§ TASK BRIEF: From the data below, copy each line that includes the word "through".

§ DATA PROVIDED:
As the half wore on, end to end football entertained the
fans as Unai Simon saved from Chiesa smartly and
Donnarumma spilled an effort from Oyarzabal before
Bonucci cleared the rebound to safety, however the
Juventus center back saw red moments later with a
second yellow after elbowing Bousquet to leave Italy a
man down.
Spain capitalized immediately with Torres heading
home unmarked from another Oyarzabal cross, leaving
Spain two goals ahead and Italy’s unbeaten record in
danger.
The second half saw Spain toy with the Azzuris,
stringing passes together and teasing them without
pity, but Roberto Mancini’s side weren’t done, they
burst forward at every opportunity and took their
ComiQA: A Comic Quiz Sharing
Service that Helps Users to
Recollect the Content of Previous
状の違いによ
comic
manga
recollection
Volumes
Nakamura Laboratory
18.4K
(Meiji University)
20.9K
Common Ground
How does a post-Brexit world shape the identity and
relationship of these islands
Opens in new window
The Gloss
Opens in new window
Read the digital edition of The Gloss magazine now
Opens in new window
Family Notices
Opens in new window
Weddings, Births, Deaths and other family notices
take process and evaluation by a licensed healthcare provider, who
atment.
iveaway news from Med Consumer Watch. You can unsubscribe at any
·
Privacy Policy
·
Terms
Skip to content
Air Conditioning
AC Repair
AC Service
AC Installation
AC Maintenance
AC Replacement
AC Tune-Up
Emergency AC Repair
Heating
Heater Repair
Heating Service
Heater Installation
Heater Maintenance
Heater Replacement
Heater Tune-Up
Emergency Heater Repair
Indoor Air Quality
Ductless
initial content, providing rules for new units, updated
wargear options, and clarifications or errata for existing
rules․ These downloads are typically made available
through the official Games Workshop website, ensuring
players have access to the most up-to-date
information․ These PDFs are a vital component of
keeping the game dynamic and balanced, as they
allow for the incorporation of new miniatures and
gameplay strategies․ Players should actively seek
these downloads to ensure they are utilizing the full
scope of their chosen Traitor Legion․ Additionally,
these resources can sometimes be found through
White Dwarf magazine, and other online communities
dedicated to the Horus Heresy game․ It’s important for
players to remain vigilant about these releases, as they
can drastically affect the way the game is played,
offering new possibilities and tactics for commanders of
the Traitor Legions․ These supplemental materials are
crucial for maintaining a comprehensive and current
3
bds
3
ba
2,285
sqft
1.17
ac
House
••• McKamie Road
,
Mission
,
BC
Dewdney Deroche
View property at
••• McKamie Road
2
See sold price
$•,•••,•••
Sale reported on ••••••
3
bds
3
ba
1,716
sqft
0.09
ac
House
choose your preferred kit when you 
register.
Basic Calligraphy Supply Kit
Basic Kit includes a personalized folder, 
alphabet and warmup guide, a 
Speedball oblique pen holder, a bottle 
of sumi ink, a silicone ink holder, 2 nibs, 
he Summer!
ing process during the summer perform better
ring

§ OUTPUT:
through the official Games Workshop website, ensuring
these resources can sometimes be found through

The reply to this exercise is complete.